Puasa Ramaḍan, Puasa Nadhar
dan Puasa Qaḍa
I. Pendahuluan
Puasa adalah rukun Islam yang ketiga. Oleh sebab itu setiap orang yang
beragama Islam dan beriman diperintahkan dan diwajibkan untuk menjalankan
puasa. Melaksanakan ibadah puasa ini selain untuk mematuhi perintah Allah Subḥānahu wa Ta’ālā juga untuk menjadi
tangga ketingkat taqwa, karena takwalah dasar keheningan jiwa dan keluhuran
budi dan akhlak.
Puasa mempunyai banyak faidah
bagi rohani dan jasmani kita. Ibadah puasa juga mengandung aspek sosial. Selain
itu, ibadah puasa juga dapat menunjukkan bahwa orang-orang beriman sangat patuh
kepada Allah Subḥānahu wa
Ta’ālā karena mereka mampu menahan makan, minum, nafsu dan hal-hal yang
membatalkan puasa lainya.
====
▶ **Tugas yang Diminta**:
Menurut teks tentang puasa, puasa adalah rukun Islam yang keberapa?
====
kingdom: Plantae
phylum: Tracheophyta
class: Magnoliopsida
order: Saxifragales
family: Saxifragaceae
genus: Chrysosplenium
====
▶ **Hasil Pengerjaan**:
Puasa adalah rukun Islam yang ketiga.